Here are my questions regarding webCoRE and the next steps with SmartThings.
Will it be recoded and transitioned over to new Rules API? Will it gain capability of local execution? Will old pistons continue to work? Is webCoRE still being further developed at all?
Adrian, the creator of webCoRE, is now employed by SmartThings, and is actively working on webCoRE v2.
I believe it is being written from scratch, but the UI looked somewhat familiar in the alpha screen shots I have seen. The goal (from Samsung’s perspective) is to keep everything local (so we stop hammering their servers )
Pistons will have to be re-written, but similar logic should still apply.
(certain elements, like
variables, are on the timeline, but I have not actually seen in use yet)
I posted about a dozen screen shots of an alpha version a few months back…
Knowing Adrian, this is likely true. But has there been any actual confirmation of that since the “proof-of-concept” presentation last year? Again, I had the distinct impression that, even if he did create webCoRE II, it would not be on Samsung’s dime.
Then what are they paying him for?
Why would he show off an unpaid “side project” at the giant conference?

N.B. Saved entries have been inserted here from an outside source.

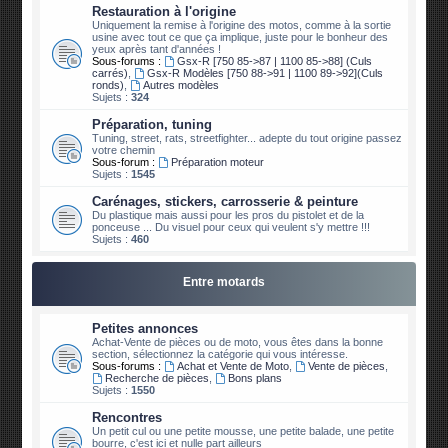
Restauration à l'origine
Uniquement la remise à l'origine des motos, comme à la sortie
usine avec tout ce que ça implique, juste pour le bonheur des
yeux après tant d'années !
Sous-forums :
Gsx-R [750 85->87 | 1100 85->88] (Culs
carrés)
,
Gsx-R Modèles [750 88->91 | 1100 89->92](Culs
ronds)
,
Autres modèles
Sujets :
324
Préparation, tuning
Tuning, street, rats, streetfighter... adepte du tout origine passez
votre chemin
Sous-forum :
Préparation moteur
Sujets :
1545
Carénages, stickers, carrosserie & peinture
Du plastique mais aussi pour les pros du pistolet et de la
ponceuse ... Du visuel pour ceux qui veulent s'y mettre !!!
Sujets :
460
Entre motards
Petites annonces
Achat-Vente de pièces ou de moto, vous êtes dans la bonne
section, sélectionnez la catégorie qui vous intéresse.
Sous-forums :
Achat et Vente de Moto
,
Vente de pièces
,
Recherche de pièces
,
Bons plans
Sujets :
1550
Rencontres
Un petit cul ou une petite mousse, une petite balade, une petite
bourre, c'est ici et nulle part ailleurs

Of course, if they are not paying for the UI to be built, it means that there will be no (corporate) restrictions on the final product.
My understanding has always been that they hired him to help develop the Rules API, and that he was recruited in large part because of his accomplishments with webCoRE. I don’t believe he was hired to develop webCoRE II and I’ve seen no evidence that has changed. I was hopeful you might prove me wrong.

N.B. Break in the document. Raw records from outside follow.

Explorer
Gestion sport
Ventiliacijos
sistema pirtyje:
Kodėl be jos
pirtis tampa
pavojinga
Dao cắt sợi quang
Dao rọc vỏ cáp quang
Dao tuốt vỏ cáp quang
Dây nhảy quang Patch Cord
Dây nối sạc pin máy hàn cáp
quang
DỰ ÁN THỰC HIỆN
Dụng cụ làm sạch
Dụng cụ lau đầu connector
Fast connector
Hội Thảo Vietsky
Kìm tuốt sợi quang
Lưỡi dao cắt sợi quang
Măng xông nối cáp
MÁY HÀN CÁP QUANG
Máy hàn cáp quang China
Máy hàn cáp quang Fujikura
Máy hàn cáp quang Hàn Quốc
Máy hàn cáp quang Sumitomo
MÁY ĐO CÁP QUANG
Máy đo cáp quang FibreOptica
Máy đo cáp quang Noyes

My impression was that SmartThings allowed him to show proof of concept for a webCoRE II to show support for the webCoRE community, which is a small but vocal subset of SmartThings users. But Adrian clearly (in my opinion) suggested that while SmartThings was supportive of the idea of webCoRE II development, they did not intend to devote any financial or other resources to the project, meaning all development would be community based.
I’m not trying to argue with you or anyone else nor be a Debbie Downer on the subject. I’m just hoping to separate fact from speculation as those of us invested in webCoRE want to be able to make informed decisions going forward to 2021. As it stands we have no published roadmap and no clear commitment from anyone, only a promise that groovy will disappear in the future.
And that we can surely agree would be ideal, so long as the passion and skill exists in the community to produce a viable alternative to what we have now.
You may very well be right, @bthrock…
Adrian and I are not kicking back in the local bar, so I do not have an “inside” perspective in that sense.
I guess the way I am looking at it is, Adrian’s masterpiece (webCoRE) was designed to work around the limitations in the old groovy based system… Now that he is working directly with the new “system”, I imagine that future hurdles will not be so challenging to overcome. (we finally have a guy on the inside, who is aware of previous obstacles, and will likely program with that in mind)
All that being said, I believe that the creator(s) of the new GUI should definitely be financially compensated for their work.
Is there a beta group for this yet or is it all word-of-mouth still?